Tan pronto como la codicia del poder revivió las pretensiones de
quienes consideran la libertad un mito, la igualdad una exclusividad y la
fraternidad una obligación de sometimiento a la autoridad absoluta, la
tiranía se vistió de civil, asaltó el palacio, montó
a los zares en un automóvil y los fusiló a escondidas. Este nuevo
acto de rebeldía, dejó un legado particular llamado comunismo,
supuestamente abarcador de todos los derechos violados por las deficiencias de
la democracia, el desafuero por la riqueza personal y los rencores que impedían
culminar esa elusiva meta de la fraternidad. En nuestro mundo más
experimentado, la guillotina, el fusilamiento y la revolución están
desacreditados como soluciones por entidades con credenciales universales como
la ONU, la OTAN, la OEA y otras igualmente altisonantes, pero con menor poder de
disuasión y burocracias suficientes para escudriñar el mundo
entero y reportar lo que afecta a los derechos humanos, quejándose entre
discursos y banquetes.
Cuba lleva casi medio siglo reportada como antro sin derechos humanos, Fidel
y Raúl como traficantes de armas, drogas y terrorismo, y los actos de
rebeldía del pueblo ignorados o justificados, mientras que en países
tan remotos corno Africa, Bosnia y ahora Afganistán se los han devuelto
con intervenciones armadas.
Latinoamérica y el Caribe parecen ser zonas de mayor tolerancia
premeditada, como si realmente fueran los focos donde se puede estudiar la
dimensión de estos crímenes y los remedios aplicables. En Cuba,
las protestas verbales, reuniones de inconformes, intentos de escape clandestino
han sido catalogados como irritantes, pero no merecedores de una condena sin
reservas y mucho menos de un apoyo armado, tácito o moral.

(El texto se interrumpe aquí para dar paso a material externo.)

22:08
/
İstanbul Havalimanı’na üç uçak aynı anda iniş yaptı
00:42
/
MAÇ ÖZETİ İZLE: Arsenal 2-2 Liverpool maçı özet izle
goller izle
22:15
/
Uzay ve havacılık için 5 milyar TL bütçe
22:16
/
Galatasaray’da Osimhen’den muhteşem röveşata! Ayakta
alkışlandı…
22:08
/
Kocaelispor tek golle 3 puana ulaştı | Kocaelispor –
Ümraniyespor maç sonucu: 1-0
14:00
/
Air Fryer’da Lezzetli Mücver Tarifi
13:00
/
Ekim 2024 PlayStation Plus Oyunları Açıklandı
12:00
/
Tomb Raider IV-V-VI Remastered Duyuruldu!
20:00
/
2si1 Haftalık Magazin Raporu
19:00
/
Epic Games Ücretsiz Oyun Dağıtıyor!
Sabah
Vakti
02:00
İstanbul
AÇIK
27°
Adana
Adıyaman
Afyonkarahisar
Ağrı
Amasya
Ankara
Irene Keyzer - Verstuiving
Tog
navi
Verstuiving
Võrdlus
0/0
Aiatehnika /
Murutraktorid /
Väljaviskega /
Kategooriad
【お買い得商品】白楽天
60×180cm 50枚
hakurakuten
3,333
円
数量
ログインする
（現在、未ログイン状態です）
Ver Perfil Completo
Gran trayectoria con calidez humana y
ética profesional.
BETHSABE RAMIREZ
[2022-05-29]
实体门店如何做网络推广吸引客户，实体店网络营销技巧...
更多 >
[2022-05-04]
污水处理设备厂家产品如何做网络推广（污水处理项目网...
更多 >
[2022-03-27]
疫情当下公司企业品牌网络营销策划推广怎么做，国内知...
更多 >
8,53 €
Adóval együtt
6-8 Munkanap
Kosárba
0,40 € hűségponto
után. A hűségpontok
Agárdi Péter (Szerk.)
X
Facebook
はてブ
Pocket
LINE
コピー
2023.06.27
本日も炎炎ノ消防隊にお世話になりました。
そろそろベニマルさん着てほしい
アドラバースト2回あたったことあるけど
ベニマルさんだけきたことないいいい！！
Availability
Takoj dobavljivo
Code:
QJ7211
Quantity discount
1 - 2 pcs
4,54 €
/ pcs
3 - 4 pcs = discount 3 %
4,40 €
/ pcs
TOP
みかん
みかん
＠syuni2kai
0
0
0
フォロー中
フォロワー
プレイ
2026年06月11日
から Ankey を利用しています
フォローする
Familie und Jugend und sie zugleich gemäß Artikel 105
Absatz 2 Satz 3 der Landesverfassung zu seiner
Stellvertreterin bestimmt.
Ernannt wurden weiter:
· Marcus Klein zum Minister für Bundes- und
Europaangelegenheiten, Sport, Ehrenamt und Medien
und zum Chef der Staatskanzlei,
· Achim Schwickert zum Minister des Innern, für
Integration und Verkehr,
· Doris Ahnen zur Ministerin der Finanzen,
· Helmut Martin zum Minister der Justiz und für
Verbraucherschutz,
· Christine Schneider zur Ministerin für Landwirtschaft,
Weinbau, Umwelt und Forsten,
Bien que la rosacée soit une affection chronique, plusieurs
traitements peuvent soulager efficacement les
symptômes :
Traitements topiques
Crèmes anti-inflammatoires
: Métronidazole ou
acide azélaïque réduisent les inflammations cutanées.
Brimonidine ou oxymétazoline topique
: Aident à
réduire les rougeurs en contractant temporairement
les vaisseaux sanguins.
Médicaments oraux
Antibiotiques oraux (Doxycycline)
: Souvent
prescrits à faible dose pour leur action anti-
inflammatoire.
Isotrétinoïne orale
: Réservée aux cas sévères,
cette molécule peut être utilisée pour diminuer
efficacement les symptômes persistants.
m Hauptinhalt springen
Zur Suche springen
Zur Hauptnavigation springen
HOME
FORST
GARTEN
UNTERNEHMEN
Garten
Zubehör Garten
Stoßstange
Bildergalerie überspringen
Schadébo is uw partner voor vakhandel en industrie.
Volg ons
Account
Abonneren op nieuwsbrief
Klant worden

Mientras las presos terroristas en Guantánamo merecen el escrutinio
de quienes se consideran defensores de los derechos humanos, los que encierra y
esconde Fidel son abandonados a su suerte y hasta clasificados como entes de un
sistema político no asimilado.
Más grave es lo que anticipa el caso de Venezuela. Ahora, cuando los
militares venezolanos se resisten a respaldar a un régimen heredado de
Fidel, han sido criticados y rechazados por ofrecerse a resolver en casa lo que
Washington solamente resuelve en el fin del mundo. Esta vez, el golpe militar
propuesto le permitiría al presidente Chávez descartar la boina
roja por un buen peinado, obedecer las leyes en vez de acomodarlas a su
conveniencia o, de lo contrario, acompañarlos al aeropuerto con un pasaje
de ida para Cuba o cualquier país que esté dispuesto a ser ojos y
oídos de un discurso sin fin.
Ya que Washington se ha hecho responsable de la defensa y conservación
de los derechos humanos en el mundo entero, es hora de que empiece a rescatarlos
en su patio. Si pudo lograrlo luchando en los Balcanes y a los afganos se los ha
devuelto a la mesa a tiro limpio, bien puede diseñar el arma que le sirva
de camisa de fuerza a Fidel camino del manicomio, antes de que la furia del
pueblo cubano repita el tratamiento revolucionario que no ha servido para otro
fin que cambiar de ocupante la silla giratoria del poder absoluto.